Work instructions
Could you transcribe all of the data exactly and skip any pictures?

Data section
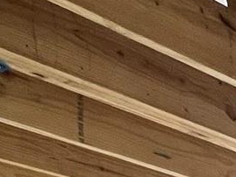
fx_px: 675
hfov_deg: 18.1
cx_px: 328
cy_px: 498
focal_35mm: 99
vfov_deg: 11.0
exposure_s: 1/99
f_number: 1.8
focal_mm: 1.57
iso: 200
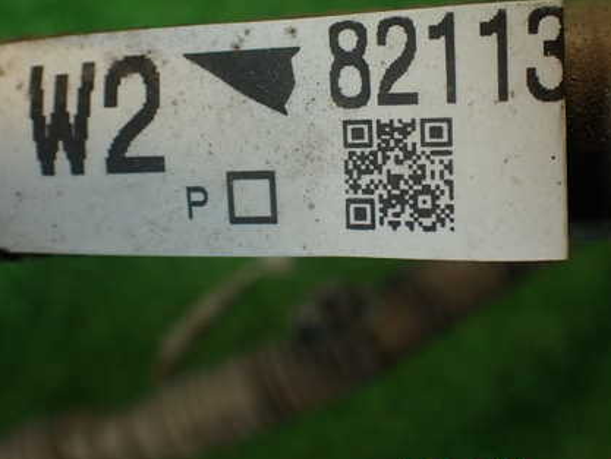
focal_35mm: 46
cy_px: 166
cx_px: 297
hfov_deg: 41.2
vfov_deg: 31.4
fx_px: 812
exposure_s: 1/60
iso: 160
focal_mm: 5.79
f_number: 2.4
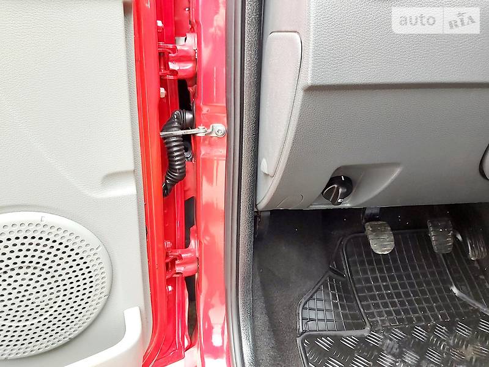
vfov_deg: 53.1
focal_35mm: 26
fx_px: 367
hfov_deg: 67.3
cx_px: 244
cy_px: 184
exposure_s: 1/50
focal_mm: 3.9
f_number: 1.7
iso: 200
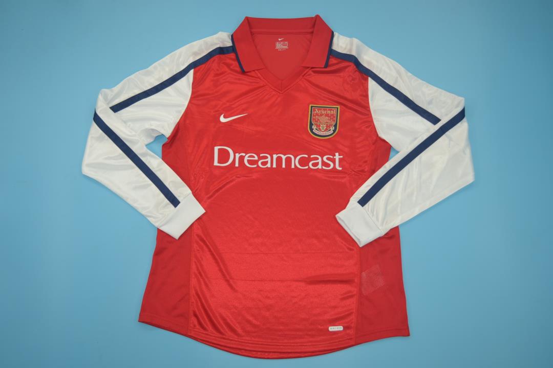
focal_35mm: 30
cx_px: 276
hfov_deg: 61.9
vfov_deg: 43.6
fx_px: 461
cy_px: 184
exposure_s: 1/200
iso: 200
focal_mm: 20
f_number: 3.8
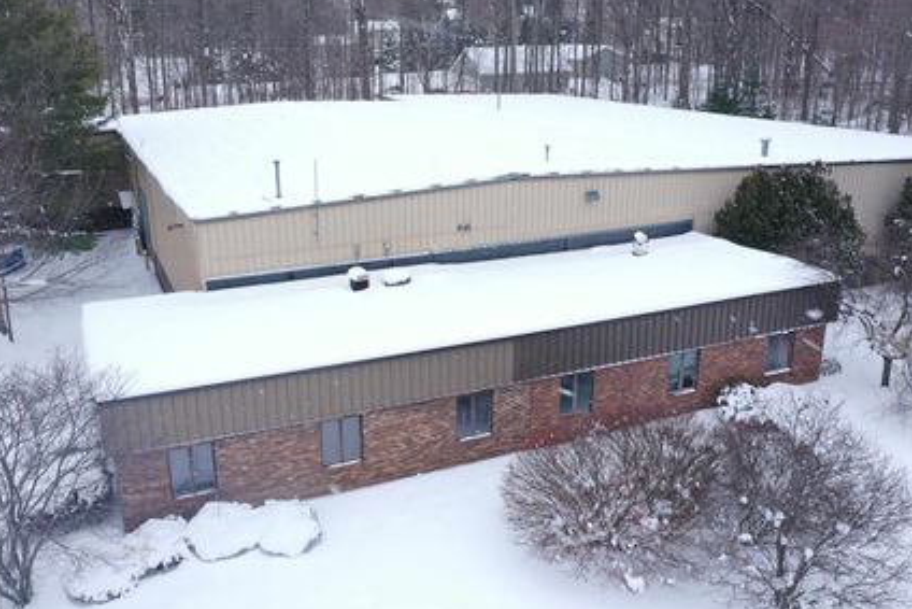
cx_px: 404
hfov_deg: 57.1
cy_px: 307
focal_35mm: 33
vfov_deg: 40.0
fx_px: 836
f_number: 5.6
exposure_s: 1/320
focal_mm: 10.26
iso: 200
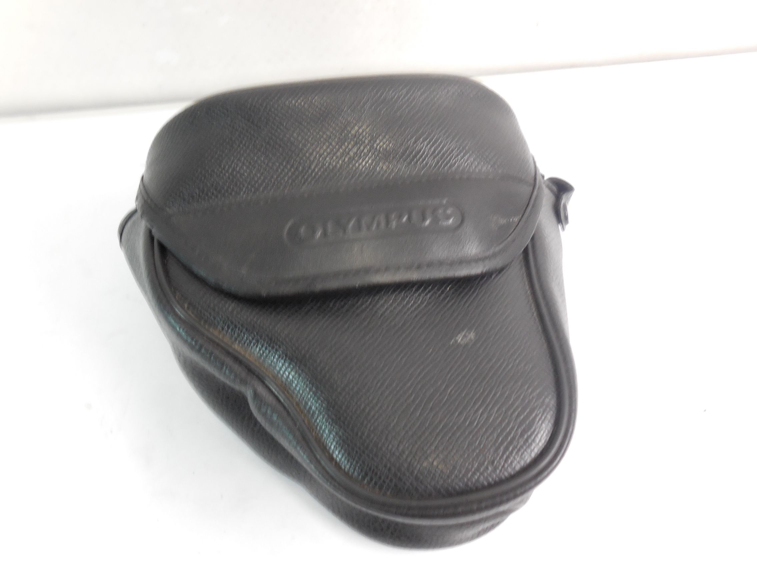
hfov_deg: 67.3
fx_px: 569
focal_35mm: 26
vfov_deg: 53.1
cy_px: 284
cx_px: 378
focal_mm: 4.6
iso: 400
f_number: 3.5
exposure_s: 1/10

Exercise result
fx_px: 675
hfov_deg: 18.1
cx_px: 328
cy_px: 498
focal_35mm: 99
vfov_deg: 11.0
exposure_s: 1/99
f_number: 1.8
focal_mm: 1.57
iso: 200
focal_35mm: 46
cy_px: 166
cx_px: 297
hfov_deg: 41.2
vfov_deg: 31.4
fx_px: 812
exposure_s: 1/60
iso: 160
focal_mm: 5.79
f_number: 2.4
vfov_deg: 53.1
focal_35mm: 26
fx_px: 367
hfov_deg: 67.3
cx_px: 244
cy_px: 184
exposure_s: 1/50
focal_mm: 3.9
f_number: 1.7
iso: 200
focal_35mm: 30
cx_px: 276
hfov_deg: 61.9
vfov_deg: 43.6
fx_px: 461
cy_px: 184
exposure_s: 1/200
iso: 200
focal_mm: 20
f_number: 3.8
cx_px: 404
hfov_deg: 57.1
cy_px: 307
focal_35mm: 33
vfov_deg: 40.0
fx_px: 836
f_number: 5.6
exposure_s: 1/320
focal_mm: 10.26
iso: 200
hfov_deg: 67.3
fx_px: 569
focal_35mm: 26
vfov_deg: 53.1
cy_px: 284
cx_px: 378
focal_mm: 4.6
iso: 400
f_number: 3.5
exposure_s: 1/10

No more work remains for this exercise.